• Nabisco Oreos. That white filling lacks milk, butter, eggs or any other dairy component. (When Consumer Reports asked a Kraft customer service rep what makes the filling smooth and creamy, she said the answer was a trade secret.) Oreos have about a dozen ingredients, starting with sugar, flour, various vegetable oils, high-fructose corn syrup and cocoa. Chocolate is the last ingredient.
• Mrs. Butterworth’s Original Syrup. There’s neither butter nor maple syrup in this topping, though a representative from Pinnacle Foods said that Mrs. Butterworth’s did include 2 percent real butter in the 1970s. Today’s version lists high-fructose corn syrup, corn syrup, water, salt, cellulose gum (a thickener) and molasses before a generic reference to “natural and artificial” flavor.

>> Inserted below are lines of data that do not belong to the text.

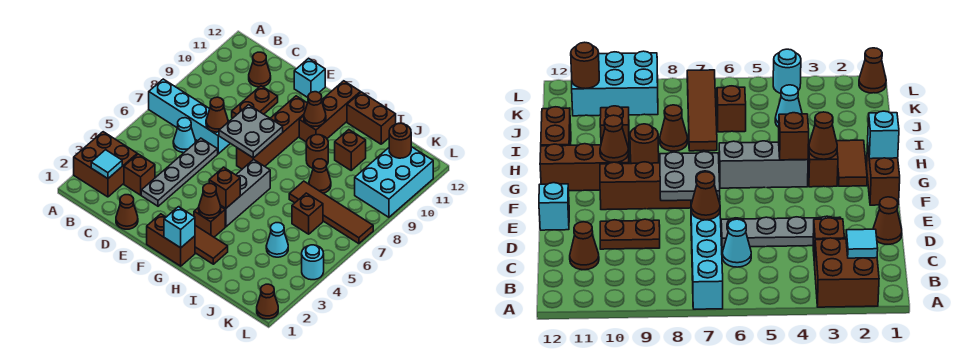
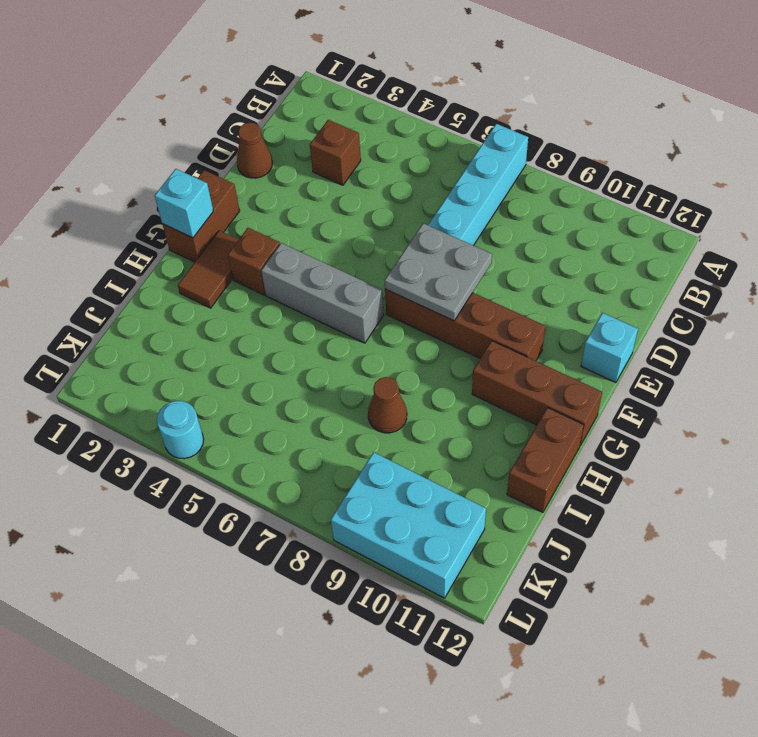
none -> brown 2x2 brick [74,132,137,197]
none -> cyan 1x1 cone [173,118,195,153]
none -> brown 1x1 cone [249,52,271,87]
none -> grey 1x4 plate [141,138,218,206]

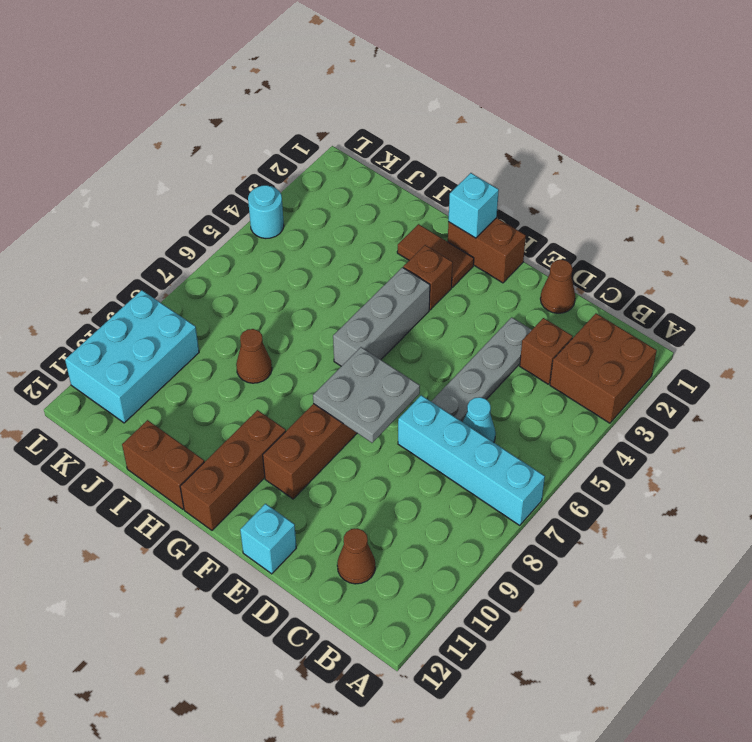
none -> brown 1x2 plate [232,86,278,118]
none -> brown 1x1 round brick [306,135,328,168]
none -> brown 1x4 tile [289,181,373,244]
none -> brown 1x1 brick [335,130,366,170]

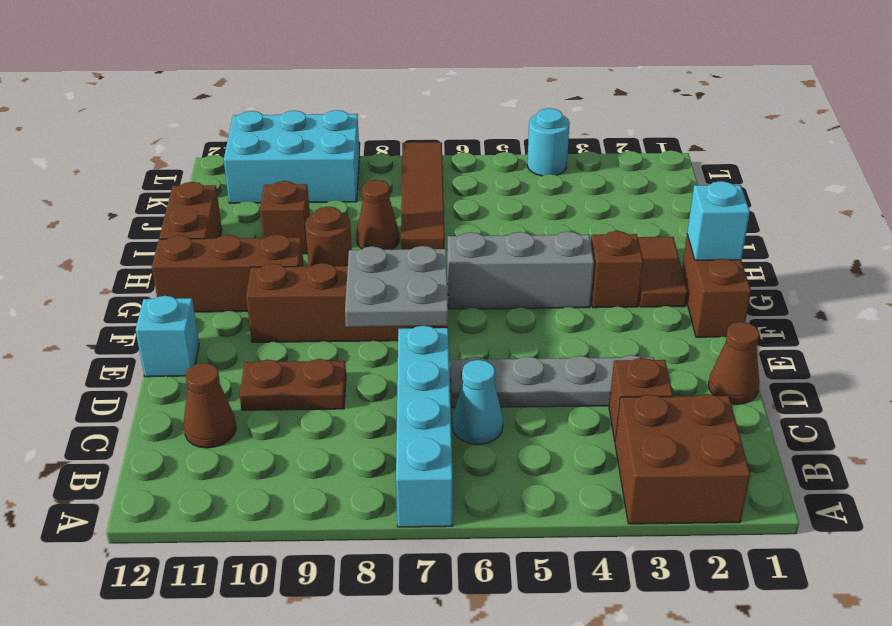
none -> cyan 1x1 cone [266,223,288,257]
none -> brown 1x1 brick [292,193,323,234]
none -> brown 1x1 cone [257,284,278,319]
none -> cyan 1x1 tile [91,150,122,179]

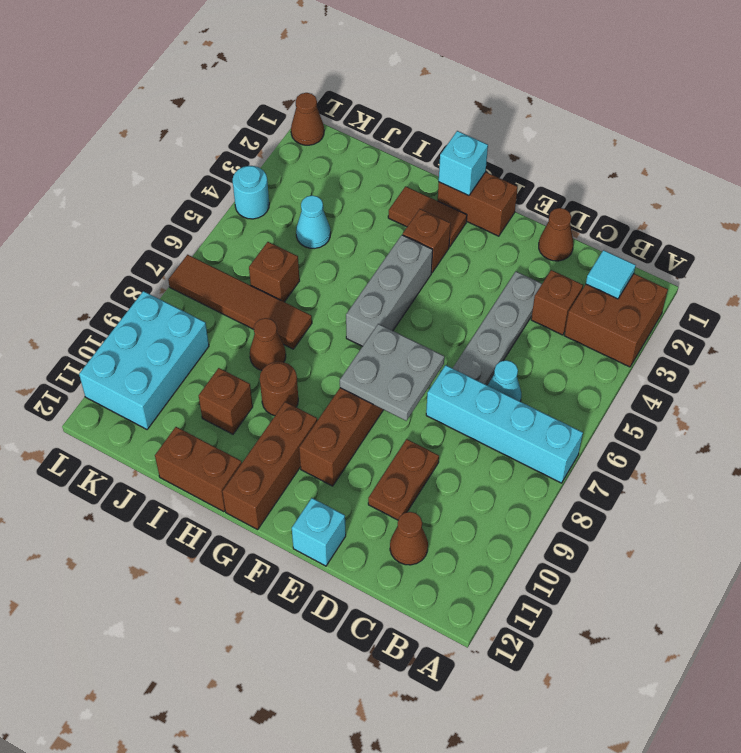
none -> brown 1x1 cone [206,97,228,132]
none -> brown 1x1 cone [199,184,221,218]
none -> brown 1x1 brick [209,167,240,208]
none -> brown 1x1 cone [304,92,326,126]

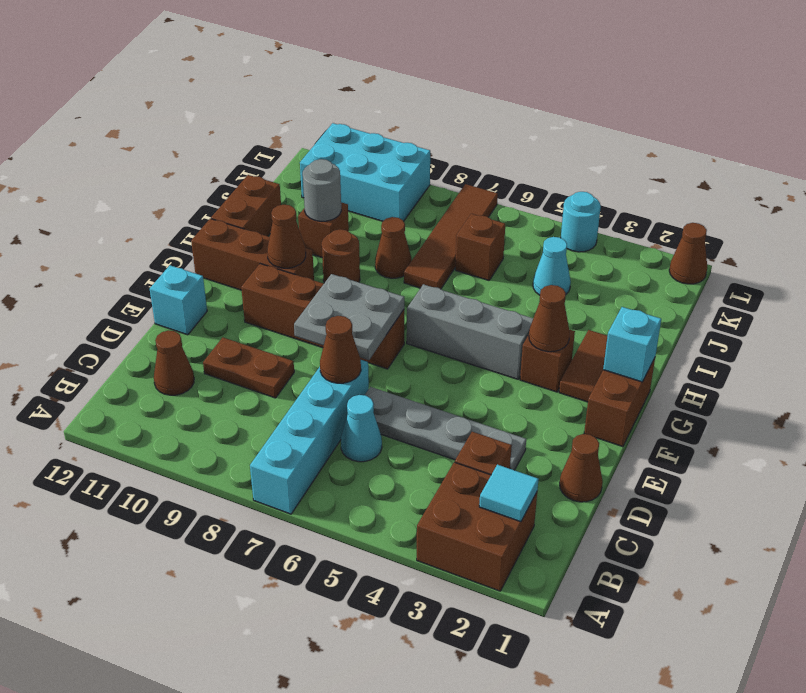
grey 1x1 round brick [303,159,341,221] -> none
none -> brown 1x1 brick [209,167,240,208]
none -> brown 1x1 round brick [389,123,411,158]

Bottom line: Many commercially prepared products are loaded with the stuff of chemistry class and tend to be high in calories from added sugars. Consumer Reports’ advice:
• Look past pretty pictures and tasty names. Photos of fruit and words such as “butter” may convey a false impression of what’s inside. The truth is on the label. The FDA requires that ingredients be listed in descending order by weight.
• Compare labels. Some processed foods have more extras than others. In addition to milk and cream, Kraft Simply Cottage Cheese includes whey; salt; modified food starch; guar, xanthan and carob bean gums; and carrageenan. Daisy Cottage Cheese, on the other hand, has three ingredients: skim milk, cream and salt.
• Beware of buzzwords. There’s a reason companies use “bac’n” instead of bacon: It’s not the real deal. Potato “crisps” such as Lay’s can’t be “chips” because the FDA requires a chip to consist of a thinly sliced potato fried in deep fat, not something fabricated from dried potatoes with cornstarch, sugar and soy lecithin.